DATASET CONTENT:
==*==

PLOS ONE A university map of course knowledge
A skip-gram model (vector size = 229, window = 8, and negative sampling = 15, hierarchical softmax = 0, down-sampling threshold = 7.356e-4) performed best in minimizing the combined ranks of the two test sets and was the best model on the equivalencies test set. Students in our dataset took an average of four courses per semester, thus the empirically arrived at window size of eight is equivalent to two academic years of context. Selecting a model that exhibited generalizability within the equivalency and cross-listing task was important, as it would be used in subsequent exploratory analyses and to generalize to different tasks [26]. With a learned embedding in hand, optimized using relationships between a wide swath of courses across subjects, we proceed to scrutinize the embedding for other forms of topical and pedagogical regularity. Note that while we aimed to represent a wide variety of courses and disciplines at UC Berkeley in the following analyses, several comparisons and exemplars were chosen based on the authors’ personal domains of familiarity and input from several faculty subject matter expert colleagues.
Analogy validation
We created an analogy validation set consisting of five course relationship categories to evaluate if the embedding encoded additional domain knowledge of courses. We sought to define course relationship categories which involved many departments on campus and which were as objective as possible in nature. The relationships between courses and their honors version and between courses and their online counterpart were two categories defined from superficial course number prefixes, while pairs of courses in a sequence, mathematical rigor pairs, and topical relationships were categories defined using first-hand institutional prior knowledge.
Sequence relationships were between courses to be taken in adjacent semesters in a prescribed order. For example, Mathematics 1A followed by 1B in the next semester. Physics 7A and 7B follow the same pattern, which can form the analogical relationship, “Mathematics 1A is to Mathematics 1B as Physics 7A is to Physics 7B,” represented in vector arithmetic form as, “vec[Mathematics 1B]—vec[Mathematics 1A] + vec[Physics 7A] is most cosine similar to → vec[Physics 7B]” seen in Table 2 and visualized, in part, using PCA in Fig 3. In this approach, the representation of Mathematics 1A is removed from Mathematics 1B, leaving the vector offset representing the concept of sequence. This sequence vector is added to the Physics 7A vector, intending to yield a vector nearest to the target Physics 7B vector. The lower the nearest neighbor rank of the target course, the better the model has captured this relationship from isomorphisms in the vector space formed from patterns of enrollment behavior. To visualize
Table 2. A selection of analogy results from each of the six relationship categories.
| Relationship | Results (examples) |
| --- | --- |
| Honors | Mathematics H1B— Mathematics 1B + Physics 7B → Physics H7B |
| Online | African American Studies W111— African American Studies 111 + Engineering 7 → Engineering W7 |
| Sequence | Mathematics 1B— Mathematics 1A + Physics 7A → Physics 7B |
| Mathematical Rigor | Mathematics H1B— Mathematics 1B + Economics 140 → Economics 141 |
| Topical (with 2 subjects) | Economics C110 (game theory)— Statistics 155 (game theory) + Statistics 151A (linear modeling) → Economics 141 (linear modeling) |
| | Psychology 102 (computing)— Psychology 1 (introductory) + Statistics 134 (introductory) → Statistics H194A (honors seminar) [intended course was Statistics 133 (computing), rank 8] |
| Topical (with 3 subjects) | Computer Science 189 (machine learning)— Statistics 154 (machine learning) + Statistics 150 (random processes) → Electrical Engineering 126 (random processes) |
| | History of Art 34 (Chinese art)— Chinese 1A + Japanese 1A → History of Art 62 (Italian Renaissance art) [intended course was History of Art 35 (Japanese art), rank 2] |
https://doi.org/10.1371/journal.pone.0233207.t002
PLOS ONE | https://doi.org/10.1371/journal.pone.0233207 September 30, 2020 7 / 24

==*==

DIRECTIONS FOR THIS TASK:
Give back the full listing, exactly as it stands.

COMPLETED EXERCISE:
PLOS ONE A university map of course knowledge
A skip-gram model (vector size = 229, window = 8, and negative sampling = 15, hierarchical softmax = 0, down-sampling threshold = 7.356e-4) performed best in minimizing the combined ranks of the two test sets and was the best model on the equivalencies test set. Students in our dataset took an average of four courses per semester, thus the empirically arrived at window size of eight is equivalent to two academic years of context. Selecting a model that exhibited generalizability within the equivalency and cross-listing task was important, as it would be used in subsequent exploratory analyses and to generalize to different tasks [26]. With a learned embedding in hand, optimized using relationships between a wide swath of courses across subjects, we proceed to scrutinize the embedding for other forms of topical and pedagogical regularity. Note that while we aimed to represent a wide variety of courses and disciplines at UC Berkeley in the following analyses, several comparisons and exemplars were chosen based on the authors’ personal domains of familiarity and input from several faculty subject matter expert colleagues.
Analogy validation
We created an analogy validation set consisting of five course relationship categories to evaluate if the embedding encoded additional domain knowledge of courses. We sought to define course relationship categories which involved many departments on campus and which were as objective as possible in nature. The relationships between courses and their honors version and between courses and their online counterpart were two categories defined from superficial course number prefixes, while pairs of courses in a sequence, mathematical rigor pairs, and topical relationships were categories defined using first-hand institutional prior knowledge.
Sequence relationships were between courses to be taken in adjacent semesters in a prescribed order. For example, Mathematics 1A followed by 1B in the next semester. Physics 7A and 7B follow the same pattern, which can form the analogical relationship, “Mathematics 1A is to Mathematics 1B as Physics 7A is to Physics 7B,” represented in vector arithmetic form as, “vec[Mathematics 1B]—vec[Mathematics 1A] + vec[Physics 7A] is most cosine similar to → vec[Physics 7B]” seen in Table 2 and visualized, in part, using PCA in Fig 3. In this approach, the representation of Mathematics 1A is removed from Mathematics 1B, leaving the vector offset representing the concept of sequence. This sequence vector is added to the Physics 7A vector, intending to yield a vector nearest to the target Physics 7B vector. The lower the nearest neighbor rank of the target course, the better the model has captured this relationship from isomorphisms in the vector space formed from patterns of enrollment behavior. To visualize
Table 2. A selection of analogy results from each of the six relationship categories.
| Relationship | Results (examples) |
| --- | --- |
| Honors | Mathematics H1B— Mathematics 1B + Physics 7B → Physics H7B |
| Online | African American Studies W111— African American Studies 111 + Engineering 7 → Engineering W7 |
| Sequence | Mathematics 1B— Mathematics 1A + Physics 7A → Physics 7B |
| Mathematical Rigor | Mathematics H1B— Mathematics 1B + Economics 140 → Economics 141 |
| Topical (with 2 subjects) | Economics C110 (game theory)— Statistics 155 (game theory) + Statistics 151A (linear modeling) → Economics 141 (linear modeling) |
| | Psychology 102 (computing)— Psychology 1 (introductory) + Statistics 134 (introductory) → Statistics H194A (honors seminar) [intended course was Statistics 133 (computing), rank 8] |
| Topical (with 3 subjects) | Computer Science 189 (machine learning)— Statistics 154 (machine learning) + Statistics 150 (random processes) → Electrical Engineering 126 (random processes) |
| | History of Art 34 (Chinese art)— Chinese 1A + Japanese 1A → History of Art 62 (Italian Renaissance art) [intended course was History of Art 35 (Japanese art), rank 2] |
https://doi.org/10.1371/journal.pone.0233207.t002
PLOS ONE | https://doi.org/10.1371/journal.pone.0233207 September 30, 2020 7 / 24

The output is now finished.